Schabak had well over 200 airlines as customers, Schabak was, for a long period during the 1990s, the only company known to have a contract to produce models of Iraqi Airways, having produced a Boeing 747 of that airline in the 1:250 scale.

==Sale to Schuco==
Schabak was purchased by Schuco in January 2006. Schuco had been a part of the Simba Dickie group, since 1999. Ironically enough, Schuco now once again possessed Schabak's aircraft line – which Schuco itself had originally started and surrendered to Schabak.

With a revived Schuco, a situation occurred similar to Mattel's acquisition of Matchbox, Solido being acquired by Majorette (which was also purchased by, Simba-Dickie, but previously these were together for some time), or Daron's acquisition of Realtoy International. This issue is two respected lines brought together within one company that must be distinguished to avoid profit loss resulting from internal competition.

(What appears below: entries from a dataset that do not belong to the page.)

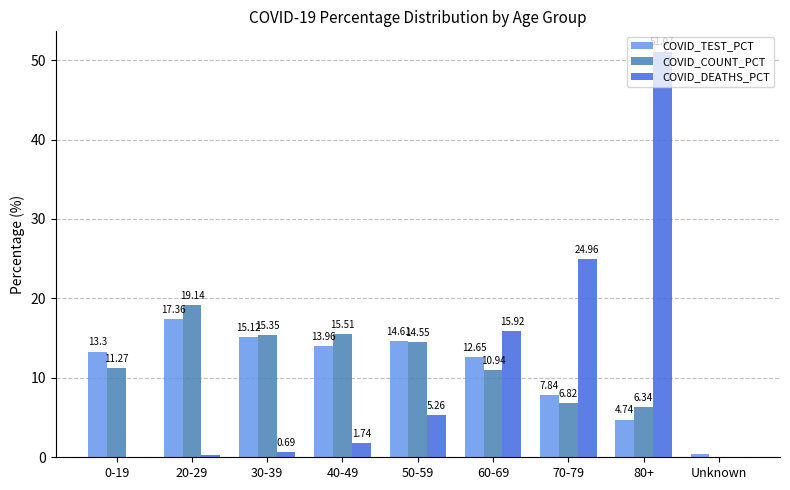

How many data points in COVID_DEATHS_PCT are above 1?

5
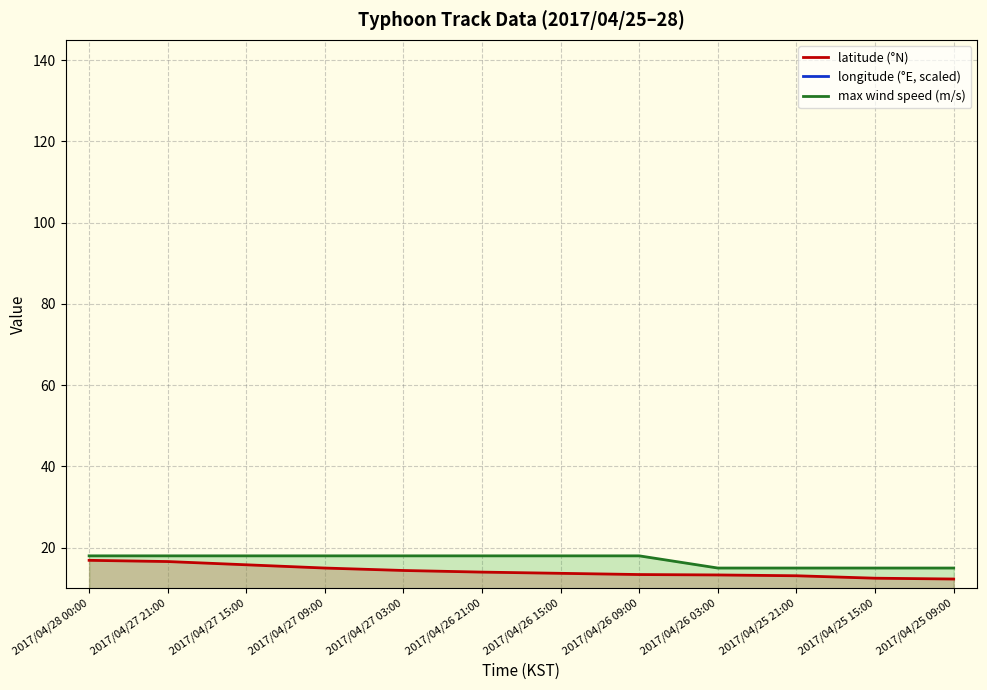

At 2017/04/27 15:00, list the series in order from smallest to largest.

longitude (°E, scaled), latitude (°N), max wind speed (m/s)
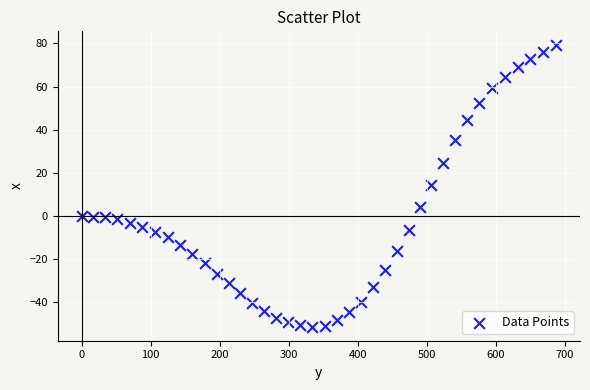

What is the range of X values (max minus min)?

687.3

Schabak's car line, as a part of Schuco, for a while focused on German vehicles, while Schuco's lines focused on more toy-like scales (like the Piccolos), wind up cars, and autos from other countries. During the 1990s and beyond, for example, Schabak has added Porsches and Mercedes-Benzes to its mix, but by 2010, perusal of the Schuco website shows that Schabak car lines have been eliminated, leaving the Schabak name focusing solely on airplanes.